Ein besonders prägendes Kapitel begann, als ich an einem Workshop der Deutschen Kinder- und Jugendstiftung (DKJS) teilnahm. Der Workshop drehte sich um die Themen Demokratie, Diskriminierung und Aufklärung und öffnete mir die Augen für neue Perspektiven. Es war spannend zu sehen, wie viele der teilnehmenden Jugendlichen Vorurteile gegenüber Menschen mit Migrationshintergrund hatten. Einige waren sogar AFD-freundlich und sahen in Menschen mit einem anderen kulturellen Hintergrund ein Problem. Als sie meine Geschichte hörten und verstanden, dass ich selbst nicht in Deutschland geboren wurde, begann sich ihre Sichtweise langsam zu ändern. Sie merkten, dass man nicht alle Menschen in eine Schublade stecken kann und dass jeder seine ganz eigene Geschichte hat. Zu sehen, wie ihre Haltung Stück für Stück offener wurde, hat mir gezeigt, wie wichtig es ist, über Vorurteile zu sprechen und sie abzubauen.

Ermutigt durch den Workshop und das Team der Jugendweihe beschloss ich, mein eigenes Projekt ins Leben zu rufen. Mein Ziel ist es, Jugendliche aufzuklären und ihnen zu zeigen, dass Vorurteile die Gesellschaft spalten, während Offenheit und Respekt sie stärken – und Respekt ist die Währung der Welt, was junge Menschen verstehen sollten. Besonders in den sozialen Medien verbreiten sich oft falsche Informationen, und viele Jugendliche haben ein verzerrtes Bild von Menschen mit Migrationshintergrund. Mit meinem Projekt möchte ich genau hier ansetzen und den Jugendlichen helfen, diese Vorurteile zu hinterfragen und eine aufgeklärte Sicht auf die Welt zu entwickeln.

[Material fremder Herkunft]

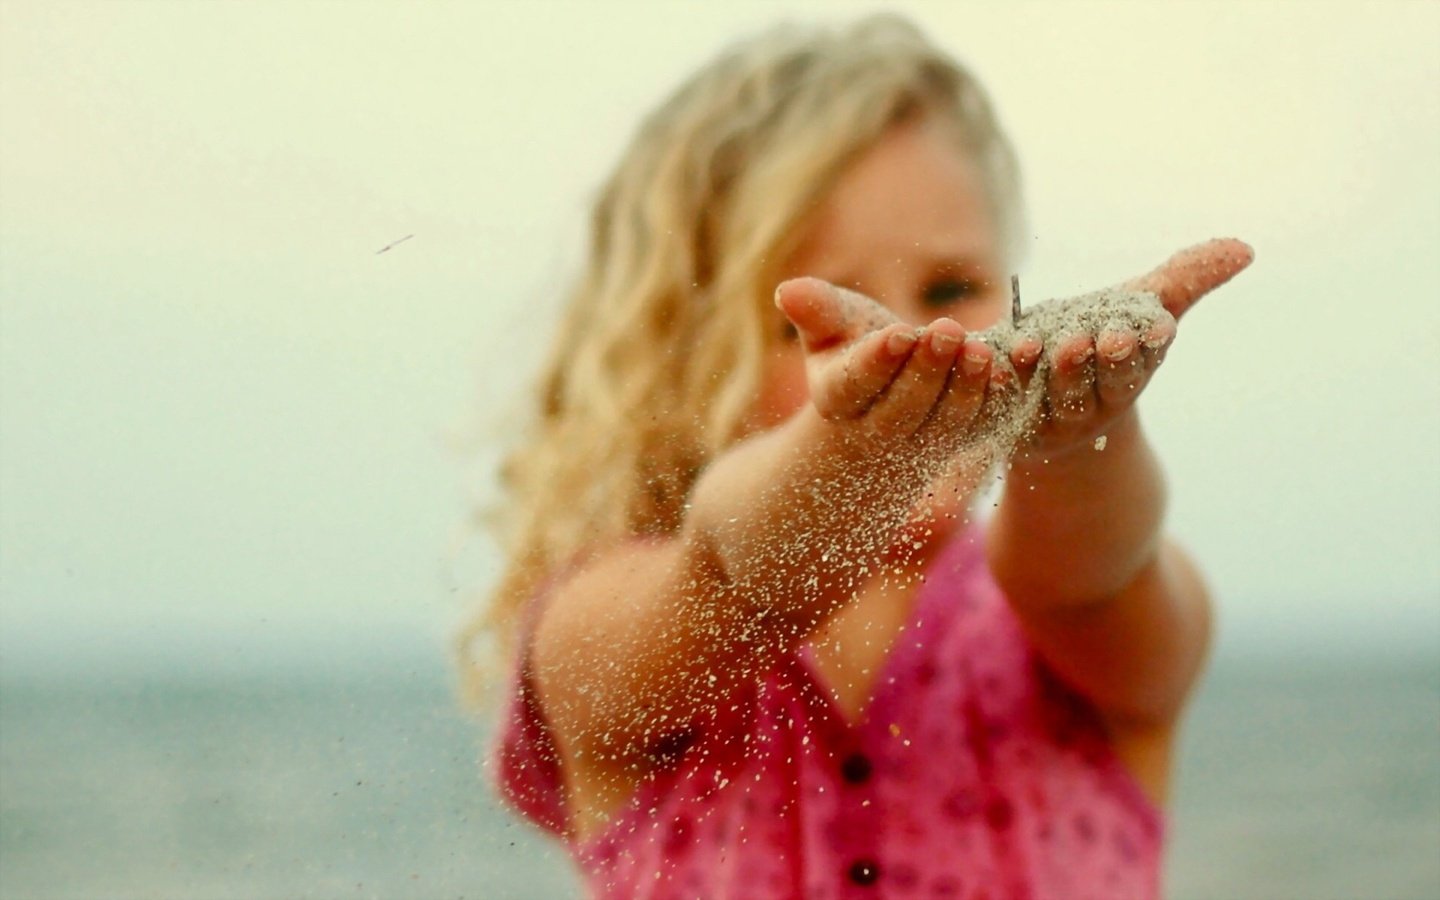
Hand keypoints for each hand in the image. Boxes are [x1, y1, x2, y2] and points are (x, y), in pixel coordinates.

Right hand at [774, 277, 1004, 461]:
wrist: (884, 400)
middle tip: (947, 330)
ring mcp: (922, 443)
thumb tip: (786, 290)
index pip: (854, 385)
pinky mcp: (961, 442)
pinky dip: (1000, 402)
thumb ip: (817, 310)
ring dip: (966, 389)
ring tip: (983, 350)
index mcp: (838, 400)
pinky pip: (983, 427)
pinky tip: (1015, 370)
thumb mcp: (832, 327)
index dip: (877, 362)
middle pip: (902, 410)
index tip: (899, 334)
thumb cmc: (852, 349)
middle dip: (927, 372)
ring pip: (945, 425)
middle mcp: (878, 432)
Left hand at [1006, 238, 1253, 458]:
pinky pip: (1001, 403)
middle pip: (1099, 383)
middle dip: (1097, 362)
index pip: (1142, 362)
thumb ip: (1186, 277)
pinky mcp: (1009, 424)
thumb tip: (1244, 248)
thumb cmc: (1101, 336)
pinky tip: (991, 360)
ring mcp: (1053, 418)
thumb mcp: (1139, 304)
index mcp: (1129, 374)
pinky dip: (996, 382)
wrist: (1047, 396)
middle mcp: (1095, 402)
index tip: (1147, 329)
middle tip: (1091, 340)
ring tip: (1037, 345)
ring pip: (1053, 397)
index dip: (1143, 346)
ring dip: (1047, 373)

Die Idee für das Projekt kam so gut an, dass ich bereits einen Antrag auf Förderung beim LAP Erfurt gestellt habe, und dieser wurde genehmigt. Das Projekt ist jetzt in der Aufbauphase, und obwohl ich zuversichtlich bin, dass es erfolgreich wird, begleiten mich doch einige Sorgen und Zweifel. Ich frage mich, wie es aufgenommen wird und ob ich wirklich alle Jugendlichen erreichen kann. Gleichzeitig gibt mir die Unterstützung von Maike Schökel die nötige Sicherheit und Motivation. Ihre Erfahrung und Ermutigung sind für mich eine wichtige Stütze, und ich bin sehr dankbar, sie an meiner Seite zu haben. Wenn alles gut läuft, plane ich, das Projekt 2025 in größerem Rahmen zu starten, um mehr Menschen zu erreichen und ein tieferes Bewusstsein für Respekt und Offenheit zu schaffen.

Die Reise hat gerade erst begonnen, und ich bin gespannt, wohin sie mich führen wird. Mein FSJ hat mir Türen geöffnet, von denen ich vorher nicht einmal wusste, dass sie existieren. Es hat mir die Möglichkeit gegeben, nicht nur etwas über mich selbst zu lernen, sondern auch aktiv etwas Positives zur Gesellschaft beizutragen. Im nächsten Artikel werde ich euch mehr über den Fortschritt meines Projekts erzählen und vielleicht auch schon erste Erfolge teilen können. Bleibt gespannt! Euer Mo.